A trend in literary writing circles is to go very plain Jane with your dialogue attributions, i.e. Mary whispered, He shouted, Marvin demanded, etc… Many editors will not tolerate anything but “he/she said” and think that it’s redundant if you put “he/she asked” when you’ve already punctuated the line with a question mark. You will be pegged as a novice writer, if you end a line of dialogue in quotation marks with “he smiled” or “she laughed.”

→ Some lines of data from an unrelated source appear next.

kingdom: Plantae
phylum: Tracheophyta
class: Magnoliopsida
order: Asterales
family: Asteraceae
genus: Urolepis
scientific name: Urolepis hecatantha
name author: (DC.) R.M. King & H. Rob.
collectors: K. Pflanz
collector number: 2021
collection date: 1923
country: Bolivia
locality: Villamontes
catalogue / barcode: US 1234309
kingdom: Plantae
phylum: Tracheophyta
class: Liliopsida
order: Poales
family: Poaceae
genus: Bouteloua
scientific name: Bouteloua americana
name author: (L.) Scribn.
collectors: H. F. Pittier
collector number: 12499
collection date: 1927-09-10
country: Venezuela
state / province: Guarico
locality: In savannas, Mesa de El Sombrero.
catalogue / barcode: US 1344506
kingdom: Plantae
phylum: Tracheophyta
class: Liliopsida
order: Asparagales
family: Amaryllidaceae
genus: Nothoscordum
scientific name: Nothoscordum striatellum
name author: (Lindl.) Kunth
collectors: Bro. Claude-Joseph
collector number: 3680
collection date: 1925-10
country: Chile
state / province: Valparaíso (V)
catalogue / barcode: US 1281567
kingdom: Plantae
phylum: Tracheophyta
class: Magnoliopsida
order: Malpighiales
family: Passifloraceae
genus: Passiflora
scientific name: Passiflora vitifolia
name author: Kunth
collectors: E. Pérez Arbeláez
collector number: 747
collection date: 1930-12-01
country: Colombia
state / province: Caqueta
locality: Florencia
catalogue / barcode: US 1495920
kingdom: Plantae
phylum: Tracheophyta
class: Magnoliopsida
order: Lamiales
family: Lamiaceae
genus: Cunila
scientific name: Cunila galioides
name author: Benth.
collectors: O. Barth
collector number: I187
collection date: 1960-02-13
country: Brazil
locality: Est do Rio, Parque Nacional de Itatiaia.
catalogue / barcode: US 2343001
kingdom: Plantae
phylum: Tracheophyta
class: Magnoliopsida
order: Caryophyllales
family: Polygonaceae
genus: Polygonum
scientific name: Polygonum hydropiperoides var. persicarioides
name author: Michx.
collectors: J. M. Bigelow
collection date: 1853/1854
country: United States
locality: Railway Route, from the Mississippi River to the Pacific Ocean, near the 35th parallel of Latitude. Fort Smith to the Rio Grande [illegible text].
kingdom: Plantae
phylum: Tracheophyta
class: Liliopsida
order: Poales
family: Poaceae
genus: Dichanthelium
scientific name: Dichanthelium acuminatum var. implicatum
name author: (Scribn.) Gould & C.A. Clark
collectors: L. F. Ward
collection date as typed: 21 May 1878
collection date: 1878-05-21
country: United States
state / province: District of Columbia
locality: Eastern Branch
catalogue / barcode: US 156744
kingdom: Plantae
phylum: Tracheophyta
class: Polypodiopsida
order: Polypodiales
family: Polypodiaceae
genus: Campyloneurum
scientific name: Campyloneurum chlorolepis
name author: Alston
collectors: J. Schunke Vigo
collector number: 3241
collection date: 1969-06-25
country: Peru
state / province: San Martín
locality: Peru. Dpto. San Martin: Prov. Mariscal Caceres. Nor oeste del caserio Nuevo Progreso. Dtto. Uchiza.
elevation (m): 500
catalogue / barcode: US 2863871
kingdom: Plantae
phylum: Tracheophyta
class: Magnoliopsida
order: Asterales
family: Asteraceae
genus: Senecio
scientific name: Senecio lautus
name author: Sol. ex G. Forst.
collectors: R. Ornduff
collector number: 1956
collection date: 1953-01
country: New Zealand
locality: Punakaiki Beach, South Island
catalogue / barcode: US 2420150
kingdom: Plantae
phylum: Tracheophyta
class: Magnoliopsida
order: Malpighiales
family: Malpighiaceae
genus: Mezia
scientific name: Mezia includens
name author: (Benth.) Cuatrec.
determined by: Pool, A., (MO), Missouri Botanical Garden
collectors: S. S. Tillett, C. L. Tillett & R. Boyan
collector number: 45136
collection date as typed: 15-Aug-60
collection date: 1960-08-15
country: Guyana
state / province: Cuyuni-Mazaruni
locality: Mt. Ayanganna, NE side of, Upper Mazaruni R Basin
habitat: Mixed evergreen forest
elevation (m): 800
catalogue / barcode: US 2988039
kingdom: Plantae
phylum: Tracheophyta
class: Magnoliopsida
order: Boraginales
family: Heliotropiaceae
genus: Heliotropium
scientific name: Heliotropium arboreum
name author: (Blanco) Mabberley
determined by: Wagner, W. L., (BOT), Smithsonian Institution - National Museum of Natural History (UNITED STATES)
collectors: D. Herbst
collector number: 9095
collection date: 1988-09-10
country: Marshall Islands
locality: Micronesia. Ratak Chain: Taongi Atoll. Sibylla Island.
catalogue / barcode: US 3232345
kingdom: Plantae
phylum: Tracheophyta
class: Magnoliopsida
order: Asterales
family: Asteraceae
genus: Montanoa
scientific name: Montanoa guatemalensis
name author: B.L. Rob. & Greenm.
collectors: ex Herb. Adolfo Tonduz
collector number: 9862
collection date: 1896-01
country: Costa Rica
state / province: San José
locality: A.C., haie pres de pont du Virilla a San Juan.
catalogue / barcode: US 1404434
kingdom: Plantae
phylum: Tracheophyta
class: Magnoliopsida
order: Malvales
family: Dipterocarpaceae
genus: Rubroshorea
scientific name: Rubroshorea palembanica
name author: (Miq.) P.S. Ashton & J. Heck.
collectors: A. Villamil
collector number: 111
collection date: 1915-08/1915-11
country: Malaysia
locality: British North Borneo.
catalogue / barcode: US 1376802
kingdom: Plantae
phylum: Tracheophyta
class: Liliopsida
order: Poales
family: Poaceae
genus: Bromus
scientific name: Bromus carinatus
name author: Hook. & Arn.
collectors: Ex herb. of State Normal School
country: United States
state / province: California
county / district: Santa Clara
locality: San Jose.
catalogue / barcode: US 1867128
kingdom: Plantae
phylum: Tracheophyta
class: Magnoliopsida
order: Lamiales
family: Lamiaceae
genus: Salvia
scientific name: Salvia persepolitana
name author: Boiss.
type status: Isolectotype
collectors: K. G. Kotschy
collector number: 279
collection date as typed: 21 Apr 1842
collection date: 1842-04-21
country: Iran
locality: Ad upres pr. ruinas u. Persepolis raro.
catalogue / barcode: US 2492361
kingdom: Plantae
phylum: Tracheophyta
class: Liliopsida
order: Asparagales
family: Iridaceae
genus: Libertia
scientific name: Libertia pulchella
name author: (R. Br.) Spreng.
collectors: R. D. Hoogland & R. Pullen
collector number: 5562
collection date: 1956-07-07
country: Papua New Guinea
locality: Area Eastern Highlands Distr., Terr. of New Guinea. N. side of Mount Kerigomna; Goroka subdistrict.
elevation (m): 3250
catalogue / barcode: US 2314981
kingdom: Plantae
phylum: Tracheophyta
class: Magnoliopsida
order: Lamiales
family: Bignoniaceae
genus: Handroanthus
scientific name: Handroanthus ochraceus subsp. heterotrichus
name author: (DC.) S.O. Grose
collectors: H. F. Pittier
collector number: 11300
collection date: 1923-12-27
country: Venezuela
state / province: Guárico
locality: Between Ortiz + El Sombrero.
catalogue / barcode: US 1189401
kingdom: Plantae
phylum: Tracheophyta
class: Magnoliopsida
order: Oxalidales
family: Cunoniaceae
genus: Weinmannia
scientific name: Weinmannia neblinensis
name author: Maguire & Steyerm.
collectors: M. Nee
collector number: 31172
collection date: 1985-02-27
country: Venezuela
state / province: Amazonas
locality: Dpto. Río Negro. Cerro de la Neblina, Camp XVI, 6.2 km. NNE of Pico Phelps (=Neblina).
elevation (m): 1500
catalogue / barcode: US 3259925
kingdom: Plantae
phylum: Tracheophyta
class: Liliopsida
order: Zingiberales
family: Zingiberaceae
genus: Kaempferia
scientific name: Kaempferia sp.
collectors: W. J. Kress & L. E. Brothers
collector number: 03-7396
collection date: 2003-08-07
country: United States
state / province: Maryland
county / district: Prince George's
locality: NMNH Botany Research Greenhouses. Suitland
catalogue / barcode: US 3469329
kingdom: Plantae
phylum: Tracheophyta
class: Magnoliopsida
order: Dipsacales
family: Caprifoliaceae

And I see their point. A person says — not smiles — a line of dialogue. Better, I think, to change the attribution to “he said with a smile” or “she said and then laughed.”
As well as seeing a lot of “he smiled” and “she laughed” in submissions to CommuterLit, I encounter many “he continued,” “she interrupted,” “she shrugged.” Often these lines can be rejigged — “he said, continuing his story,” “she said, interrupting him,” “she said with a shrug” — or, if you think about it more, gotten rid of altogether.
I’m not as rigid as some other editors on this point. I can accept that a person can whisper a line of dialogue, can scream a line of dialogue or call out something to someone. Beyond that though, weird attributions will jar me and I will edit them.